New legislation introduced by Sen. Mike Lee (R-Utah) is designed to protect borrowers and lenders from regulatory penalties associated with the Paycheck Protection Program after ICBA raised the issue with policymakers.
The Protections for Good Faith PPP Borrowers and Lenders Act (S. 4875) would remove PPP loans from asset calculations to prevent lenders from crossing asset-size thresholds and incurring additional regulatory burdens. It also would protect lenders from various penalties and enforcement actions and remove PPP loans from the CFPB's purview.
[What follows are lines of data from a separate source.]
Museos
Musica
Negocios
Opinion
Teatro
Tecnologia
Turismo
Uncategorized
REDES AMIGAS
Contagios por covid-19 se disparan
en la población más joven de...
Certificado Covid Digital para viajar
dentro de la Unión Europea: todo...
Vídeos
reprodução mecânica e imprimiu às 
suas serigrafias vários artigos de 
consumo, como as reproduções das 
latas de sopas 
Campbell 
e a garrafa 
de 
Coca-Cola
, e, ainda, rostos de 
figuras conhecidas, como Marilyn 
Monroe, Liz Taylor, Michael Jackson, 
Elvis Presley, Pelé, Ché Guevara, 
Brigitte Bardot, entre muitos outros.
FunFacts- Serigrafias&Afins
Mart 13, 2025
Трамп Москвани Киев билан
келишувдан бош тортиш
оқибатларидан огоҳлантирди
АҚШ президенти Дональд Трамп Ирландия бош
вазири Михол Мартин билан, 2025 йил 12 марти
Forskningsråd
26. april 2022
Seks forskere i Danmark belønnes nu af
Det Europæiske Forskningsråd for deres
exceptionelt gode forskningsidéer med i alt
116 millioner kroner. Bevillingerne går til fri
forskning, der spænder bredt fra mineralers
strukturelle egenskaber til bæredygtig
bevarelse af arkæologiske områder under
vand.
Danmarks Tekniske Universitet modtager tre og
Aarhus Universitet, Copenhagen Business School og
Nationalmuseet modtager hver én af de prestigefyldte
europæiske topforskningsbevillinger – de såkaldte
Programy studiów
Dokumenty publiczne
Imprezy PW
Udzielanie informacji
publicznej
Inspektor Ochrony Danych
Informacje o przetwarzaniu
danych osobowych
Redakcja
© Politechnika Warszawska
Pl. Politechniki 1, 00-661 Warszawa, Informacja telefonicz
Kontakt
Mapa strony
The Senate bill follows the release of ICBA-advocated House legislation directing regulators to exclude PPP loan balances from bank and bank holding company regulatory thresholds within 30 days. That bill—the Preventing Regulatory Penalties for PPP Lenders Act (H.R. 8675) from Reps. Barry Loudermilk (R-Ga.) and David Scott (D-Ga.)—applies to community banks with $15 billion or less in total assets.
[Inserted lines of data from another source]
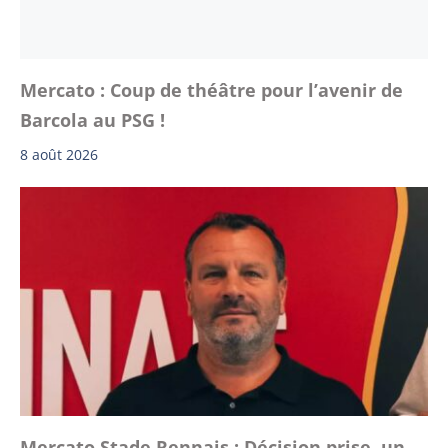
Mercato : Coup de théâtre pour l’avenir de
Barcola au PSG !
8 août 2026
Mercato Stade Rennais : Décision prise, un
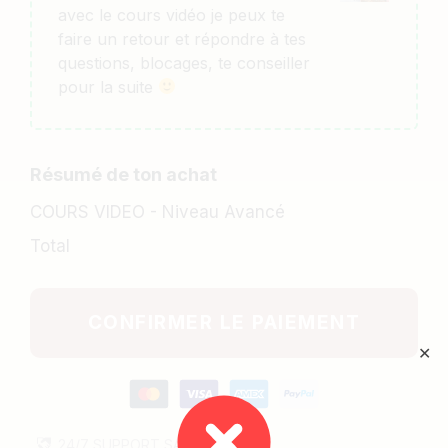
avec le cours vidéo je peux te
faire un retour et répondre à tes
questions, blocages, te conseiller
pour la suite
Résumé de ton achat
COURS VIDEO - Niveau Avancé
Total
CONFIRMER LE PAIEMENT
✕
24/7
SUPPORT
SAV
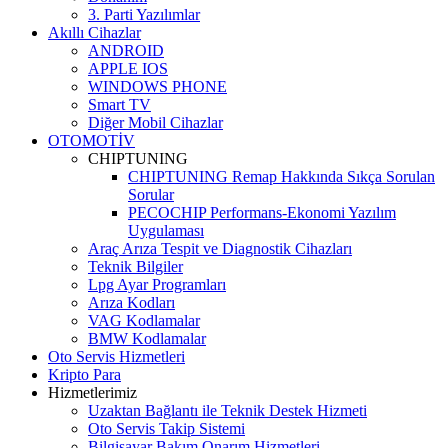
3. Parti Yazılımlar
Akıllı Cihazlar
ANDROID
APPLE IOS
WINDOWS PHONE
Smart TV
Diğer Mobil Cihazlar
OTOMOTİV
CHIPTUNING
CHIPTUNING Remap Hakkında Sıkça Sorulan
Sorular
PECOCHIP Performans-Ekonomi Yazılım
Uygulaması
Araç Arıza Tespit ve Diagnostik Cihazları
Teknik Bilgiler
Lpg Ayar Programları
Arıza Kodları
VAG Kodlamalar
BMW Kodlamalar
Oto Servis Hizmetleri
Kripto Para
Hizmetlerimiz
Uzaktan Bağlantı ile Teknik Destek Hizmeti
Oto Servis Takip Sistemi
Bilgisayar Bakım Onarım Hizmetleri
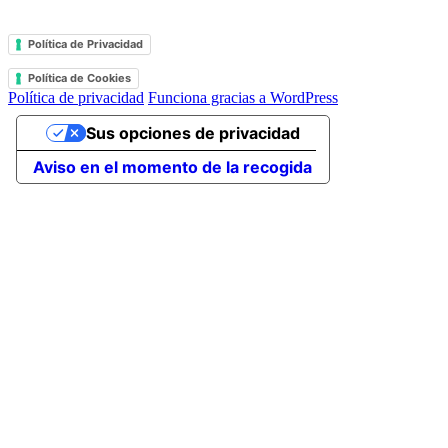
Política de Privacidad
Política de Cookies
Política de privacidad
Funciona gracias a WordPress
Sus opciones de privacidad
Aviso en el momento de la recogida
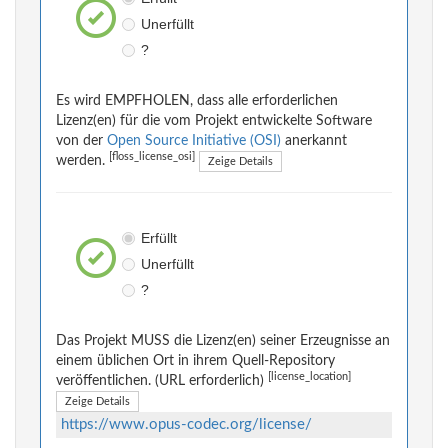
Unerfüllt
?
Es wird EMPFHOLEN, dass alle erforderlichen
Lizenz(en) für die vom Projekt entwickelte Software
von der
Open Source Initiative (OSI)
anerkannt
[floss_license_osi]
werden.
Zeige Details
Erfüllt
Unerfüllt
?
Das Projekt MUSS die Lizenz(en) seiner Erzeugnisse an
einem üblichen Ort in ihrem Quell-Repository
[license_location]
veröffentlichen. (URL erforderlich)
Zeige Details
https://www.opus-codec.org/license/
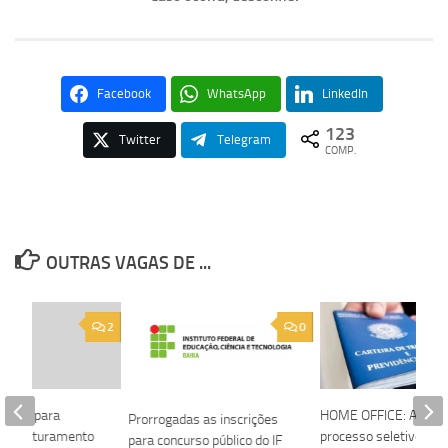
Facebook
WhatsApp
LinkedIn
123
Twitter
Telegram
COMP.
OUTRAS VAGAS DE ...
2
0
vagas para
HOME OFFICE: Agênci
Prorrogadas as inscrições
 de Faturamento
processo seletivo par
para concurso público do IF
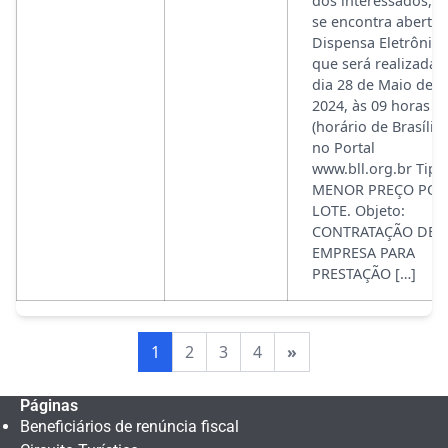
dos interessados, q
se encontra aberta 
Dispensa Eletrônica
que será realizada 
dia 28 de Maio de
2024, às 09 horas
(horário de Brasília)
no Portal
www.bll.org.br Tipo
MENOR PREÇO POR
LOTE. Objeto:
CONTRATAÇÃO DE
EMPRESA PARA
PRESTAÇÃO […]
1
2
3
4
»
Páginas
Beneficiários de renúncia fiscal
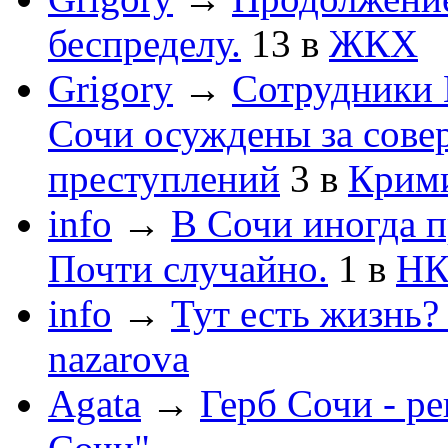
беспределу.
13
в
ЖКХ
Grigory
→
Сотрудники 
Сочи осуждены за сов
преступлений
3
в
Крим
info
→
В Сочи иногда п
Почти случайно.
1
в
НК
info
→
Тут есть жизнь?
nazarova
Agata
→
Герб Сочи - р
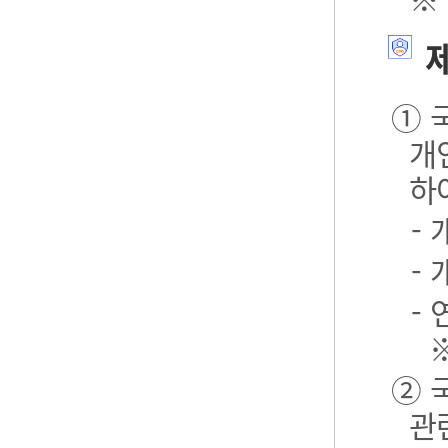
제
① 
개
하
-
-
- 
② 
관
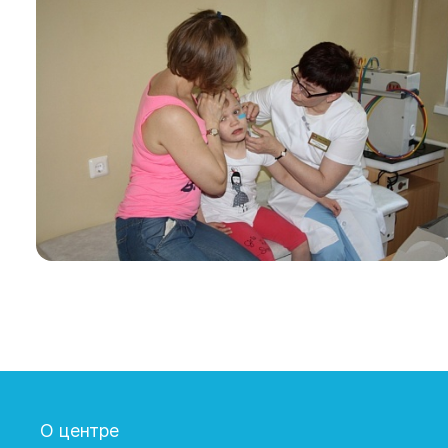
О центре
Additionally, the FDIC last week released an interim final rule that allows community banks to use their 2019 asset sizes for 2021 auditing and reporting requirements under Part 363, which will help up to 290 community banks avoid new regulatory costs caused by PPP lending.
In a letter to Loudermilk responding to calls for agencies to act on the issue, Comptroller of the Currency Brian Brooks cited his support for the FDIC rule as a member of the board and said the agencies are working to address other regulatory thresholds not covered by the Part 363 rule.
ICBA has repeatedly told Congress and federal regulators that the surge of PPP loans has swelled the balance sheets of community banks, inadvertently subjecting them to additional supervision, regulations, and costs.